(Stored data entries)
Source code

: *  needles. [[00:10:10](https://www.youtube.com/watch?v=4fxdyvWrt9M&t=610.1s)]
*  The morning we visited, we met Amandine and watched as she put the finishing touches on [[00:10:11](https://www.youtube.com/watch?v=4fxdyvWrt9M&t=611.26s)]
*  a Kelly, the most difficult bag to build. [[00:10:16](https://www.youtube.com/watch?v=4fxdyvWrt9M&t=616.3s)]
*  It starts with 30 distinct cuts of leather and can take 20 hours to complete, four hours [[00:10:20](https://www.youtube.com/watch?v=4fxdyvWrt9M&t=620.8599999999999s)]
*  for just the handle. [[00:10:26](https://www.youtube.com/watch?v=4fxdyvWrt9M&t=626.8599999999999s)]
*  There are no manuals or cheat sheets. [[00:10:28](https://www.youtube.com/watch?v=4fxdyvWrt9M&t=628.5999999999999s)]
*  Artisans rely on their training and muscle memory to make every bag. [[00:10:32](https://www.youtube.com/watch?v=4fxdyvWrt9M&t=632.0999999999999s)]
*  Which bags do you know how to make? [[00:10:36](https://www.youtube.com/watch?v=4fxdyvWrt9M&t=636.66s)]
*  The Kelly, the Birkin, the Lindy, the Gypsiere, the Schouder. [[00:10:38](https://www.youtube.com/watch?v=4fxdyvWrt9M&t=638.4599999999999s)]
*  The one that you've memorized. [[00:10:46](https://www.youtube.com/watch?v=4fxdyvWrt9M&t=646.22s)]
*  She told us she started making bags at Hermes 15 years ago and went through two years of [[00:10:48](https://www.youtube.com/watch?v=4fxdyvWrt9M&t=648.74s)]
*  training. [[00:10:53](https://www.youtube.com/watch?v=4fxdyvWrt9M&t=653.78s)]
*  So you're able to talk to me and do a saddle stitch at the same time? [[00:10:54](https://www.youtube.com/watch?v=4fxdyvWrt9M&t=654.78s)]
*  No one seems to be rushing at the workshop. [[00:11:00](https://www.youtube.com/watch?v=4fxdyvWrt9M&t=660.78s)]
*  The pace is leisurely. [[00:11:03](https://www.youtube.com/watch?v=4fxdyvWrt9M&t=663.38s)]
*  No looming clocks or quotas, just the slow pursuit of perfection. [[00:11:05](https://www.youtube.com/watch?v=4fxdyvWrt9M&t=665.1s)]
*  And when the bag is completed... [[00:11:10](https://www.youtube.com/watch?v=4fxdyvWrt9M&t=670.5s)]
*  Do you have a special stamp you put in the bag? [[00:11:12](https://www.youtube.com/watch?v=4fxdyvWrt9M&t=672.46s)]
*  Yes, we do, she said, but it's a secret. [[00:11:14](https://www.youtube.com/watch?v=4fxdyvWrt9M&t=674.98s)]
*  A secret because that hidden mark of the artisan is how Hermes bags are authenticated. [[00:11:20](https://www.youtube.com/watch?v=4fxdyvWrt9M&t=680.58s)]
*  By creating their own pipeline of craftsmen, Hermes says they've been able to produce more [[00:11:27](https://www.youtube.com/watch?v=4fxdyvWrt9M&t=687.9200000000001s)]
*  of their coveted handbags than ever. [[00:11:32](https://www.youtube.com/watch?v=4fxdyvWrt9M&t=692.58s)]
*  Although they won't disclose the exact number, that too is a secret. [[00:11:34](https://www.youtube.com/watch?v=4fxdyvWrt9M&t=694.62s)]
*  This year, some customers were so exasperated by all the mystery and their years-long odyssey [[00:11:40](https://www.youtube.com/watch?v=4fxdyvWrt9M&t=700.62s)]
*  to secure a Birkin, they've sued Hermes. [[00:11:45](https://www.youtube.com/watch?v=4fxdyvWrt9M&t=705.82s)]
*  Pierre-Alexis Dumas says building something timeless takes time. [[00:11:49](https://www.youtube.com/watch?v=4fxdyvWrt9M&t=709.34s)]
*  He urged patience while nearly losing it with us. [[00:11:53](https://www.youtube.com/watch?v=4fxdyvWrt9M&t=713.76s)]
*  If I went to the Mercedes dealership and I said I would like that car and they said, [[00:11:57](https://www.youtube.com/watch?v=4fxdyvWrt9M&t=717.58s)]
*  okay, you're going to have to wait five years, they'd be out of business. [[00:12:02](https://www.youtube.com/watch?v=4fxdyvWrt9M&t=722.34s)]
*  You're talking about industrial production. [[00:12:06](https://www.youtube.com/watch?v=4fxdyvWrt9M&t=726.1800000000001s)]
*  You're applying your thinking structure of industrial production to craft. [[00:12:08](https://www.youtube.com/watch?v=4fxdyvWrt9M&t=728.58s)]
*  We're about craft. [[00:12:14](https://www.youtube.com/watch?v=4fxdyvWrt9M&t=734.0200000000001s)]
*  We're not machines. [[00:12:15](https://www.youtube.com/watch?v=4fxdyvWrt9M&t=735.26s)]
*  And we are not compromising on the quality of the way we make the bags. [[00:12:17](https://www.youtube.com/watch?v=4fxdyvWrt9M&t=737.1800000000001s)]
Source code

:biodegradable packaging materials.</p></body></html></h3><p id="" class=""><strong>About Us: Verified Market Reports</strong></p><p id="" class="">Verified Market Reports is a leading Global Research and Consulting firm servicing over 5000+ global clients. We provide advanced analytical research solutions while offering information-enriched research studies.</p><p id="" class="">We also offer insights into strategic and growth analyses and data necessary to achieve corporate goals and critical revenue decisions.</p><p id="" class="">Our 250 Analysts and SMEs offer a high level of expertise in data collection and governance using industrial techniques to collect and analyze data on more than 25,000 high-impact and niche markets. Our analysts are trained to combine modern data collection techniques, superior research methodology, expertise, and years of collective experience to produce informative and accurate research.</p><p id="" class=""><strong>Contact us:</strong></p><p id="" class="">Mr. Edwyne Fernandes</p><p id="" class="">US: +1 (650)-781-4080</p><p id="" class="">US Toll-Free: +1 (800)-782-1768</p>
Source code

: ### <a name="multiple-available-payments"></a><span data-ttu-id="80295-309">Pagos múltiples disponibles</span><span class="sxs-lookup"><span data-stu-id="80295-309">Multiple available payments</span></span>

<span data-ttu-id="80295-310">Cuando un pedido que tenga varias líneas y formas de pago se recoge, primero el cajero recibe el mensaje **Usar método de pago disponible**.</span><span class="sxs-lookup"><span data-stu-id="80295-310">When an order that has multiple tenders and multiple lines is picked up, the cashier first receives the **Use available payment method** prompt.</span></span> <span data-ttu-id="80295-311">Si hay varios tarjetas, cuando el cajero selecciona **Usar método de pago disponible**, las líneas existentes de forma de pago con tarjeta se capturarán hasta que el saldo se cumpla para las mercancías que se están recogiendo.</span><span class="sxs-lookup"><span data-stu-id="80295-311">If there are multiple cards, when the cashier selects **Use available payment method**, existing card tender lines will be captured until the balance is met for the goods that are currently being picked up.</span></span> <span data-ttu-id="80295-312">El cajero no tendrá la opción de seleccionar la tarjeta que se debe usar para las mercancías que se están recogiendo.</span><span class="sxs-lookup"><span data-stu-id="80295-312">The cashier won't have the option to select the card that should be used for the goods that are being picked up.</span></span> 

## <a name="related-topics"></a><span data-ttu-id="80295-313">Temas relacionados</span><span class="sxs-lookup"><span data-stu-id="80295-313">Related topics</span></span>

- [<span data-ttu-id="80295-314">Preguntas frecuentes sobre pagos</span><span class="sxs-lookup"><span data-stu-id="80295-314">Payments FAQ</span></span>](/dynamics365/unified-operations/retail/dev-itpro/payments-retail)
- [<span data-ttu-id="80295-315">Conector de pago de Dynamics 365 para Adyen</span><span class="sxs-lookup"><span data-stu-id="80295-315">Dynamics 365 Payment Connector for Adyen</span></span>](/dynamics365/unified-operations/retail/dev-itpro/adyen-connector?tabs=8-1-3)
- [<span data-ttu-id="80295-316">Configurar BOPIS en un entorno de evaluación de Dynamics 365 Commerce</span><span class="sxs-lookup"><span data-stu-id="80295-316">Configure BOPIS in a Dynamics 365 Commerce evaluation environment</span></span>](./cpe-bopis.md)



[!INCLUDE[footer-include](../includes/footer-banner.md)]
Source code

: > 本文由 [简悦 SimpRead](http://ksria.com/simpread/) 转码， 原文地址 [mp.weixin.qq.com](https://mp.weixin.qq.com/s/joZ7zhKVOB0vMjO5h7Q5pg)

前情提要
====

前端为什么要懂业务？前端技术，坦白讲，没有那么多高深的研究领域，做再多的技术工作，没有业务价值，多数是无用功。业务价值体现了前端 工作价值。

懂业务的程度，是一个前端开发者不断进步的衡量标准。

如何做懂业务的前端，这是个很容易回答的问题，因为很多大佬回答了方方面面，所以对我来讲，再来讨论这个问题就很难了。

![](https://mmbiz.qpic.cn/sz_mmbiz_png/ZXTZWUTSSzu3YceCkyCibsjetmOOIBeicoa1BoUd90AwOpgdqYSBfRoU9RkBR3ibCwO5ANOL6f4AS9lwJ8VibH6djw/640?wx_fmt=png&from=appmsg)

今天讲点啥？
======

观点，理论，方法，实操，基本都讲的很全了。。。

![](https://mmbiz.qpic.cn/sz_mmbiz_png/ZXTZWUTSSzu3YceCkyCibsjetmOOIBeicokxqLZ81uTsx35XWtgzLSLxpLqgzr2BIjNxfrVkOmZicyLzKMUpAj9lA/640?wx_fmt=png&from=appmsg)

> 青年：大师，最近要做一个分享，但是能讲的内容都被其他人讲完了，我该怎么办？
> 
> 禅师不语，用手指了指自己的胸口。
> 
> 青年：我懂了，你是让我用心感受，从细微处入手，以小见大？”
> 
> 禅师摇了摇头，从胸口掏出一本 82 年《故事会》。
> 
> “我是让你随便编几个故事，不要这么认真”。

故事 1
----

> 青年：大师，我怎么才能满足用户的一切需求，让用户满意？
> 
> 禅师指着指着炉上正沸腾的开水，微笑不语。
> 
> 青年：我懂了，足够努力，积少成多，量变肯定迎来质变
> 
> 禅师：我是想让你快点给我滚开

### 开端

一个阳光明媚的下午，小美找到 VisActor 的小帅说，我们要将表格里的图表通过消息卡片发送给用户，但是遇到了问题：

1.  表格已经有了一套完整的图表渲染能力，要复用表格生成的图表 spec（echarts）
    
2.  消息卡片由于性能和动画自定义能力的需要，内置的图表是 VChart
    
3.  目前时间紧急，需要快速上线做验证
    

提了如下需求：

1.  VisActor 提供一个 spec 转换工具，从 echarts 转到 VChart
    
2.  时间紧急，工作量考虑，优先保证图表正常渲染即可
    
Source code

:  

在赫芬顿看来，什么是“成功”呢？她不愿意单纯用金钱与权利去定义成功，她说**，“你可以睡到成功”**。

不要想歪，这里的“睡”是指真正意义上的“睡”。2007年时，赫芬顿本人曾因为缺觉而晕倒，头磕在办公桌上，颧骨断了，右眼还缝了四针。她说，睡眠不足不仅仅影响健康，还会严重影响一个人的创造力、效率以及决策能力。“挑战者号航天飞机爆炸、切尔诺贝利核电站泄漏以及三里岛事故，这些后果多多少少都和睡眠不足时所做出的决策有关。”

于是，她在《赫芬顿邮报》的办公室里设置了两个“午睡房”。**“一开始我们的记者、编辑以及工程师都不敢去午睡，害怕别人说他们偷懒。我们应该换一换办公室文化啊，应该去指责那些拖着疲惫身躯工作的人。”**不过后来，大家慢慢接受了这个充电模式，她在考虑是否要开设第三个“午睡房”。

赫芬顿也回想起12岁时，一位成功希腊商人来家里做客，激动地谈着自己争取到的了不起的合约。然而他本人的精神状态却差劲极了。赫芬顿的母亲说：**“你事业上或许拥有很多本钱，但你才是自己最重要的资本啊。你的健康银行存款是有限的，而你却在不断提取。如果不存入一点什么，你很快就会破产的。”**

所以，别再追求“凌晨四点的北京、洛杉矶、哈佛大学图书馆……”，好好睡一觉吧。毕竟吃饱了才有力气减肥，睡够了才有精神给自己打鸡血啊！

**Problem statement**
Copy out, without any changes, the lines from the one containing "前端为什么要懂业务？前端技术" through the one containing "一个阳光明媚的下午，小美找到 VisActor 的小帅说，我们要将表格里的图表通过消息卡片发送给用户，但是遇到了问题：", including both of those lines.

**Response box**
前端为什么要懂业务？前端技术，坦白讲，没有那么多高深的研究领域，做再多的技术工作，没有业务价值，多数是无用功。业务价值体现了前端 工作价值。

懂业务的程度，是一个前端开发者不断进步的衡量标准。

如何做懂业务的前端，这是个很容易回答的问题，因为很多大佬回答了方方面面，所以对我来讲，再来讨论这个问题就很难了。

![](https://mmbiz.qpic.cn/sz_mmbiz_png/ZXTZWUTSSzu3YceCkyCibsjetmOOIBeicoa1BoUd90AwOpgdqYSBfRoU9RkBR3ibCwO5ANOL6f4AS9lwJ8VibH6djw/640?wx_fmt=png&from=appmsg)

今天讲点啥？
======

观点，理论，方法，实操，基本都讲的很全了。。。

![](https://mmbiz.qpic.cn/sz_mmbiz_png/ZXTZWUTSSzu3YceCkyCibsjetmOOIBeicokxqLZ81uTsx35XWtgzLSLxpLqgzr2BIjNxfrVkOmZicyLzKMUpAj9lA/640?wx_fmt=png&from=appmsg)

> 青年：大师，最近要做一个分享，但是能讲的内容都被其他人讲完了，我该怎么办？
> 
> 禅师不语，用手指了指自己的胸口。
> 
> 青年：我懂了，你是让我用心感受，从细微处入手，以小见大？”
> 
> 禅师摇了摇头，从胸口掏出一本 82 年《故事会》。
> 
> “我是让你随便编几个故事，不要这么认真”。

故事 1
----

> 青年：大师，我怎么才能满足用户的一切需求，让用户满意？
> 
> 禅师指着指着炉上正沸腾的开水，微笑不语。
> 
> 青年：我懂了，足够努力，积少成多，量变肯定迎来质变
> 
> 禅师：我是想让你快点给我滚开

### 开端

一个阳光明媚的下午，小美找到 VisActor 的小帅说，我们要将表格里的图表通过消息卡片发送给用户，但是遇到了问题：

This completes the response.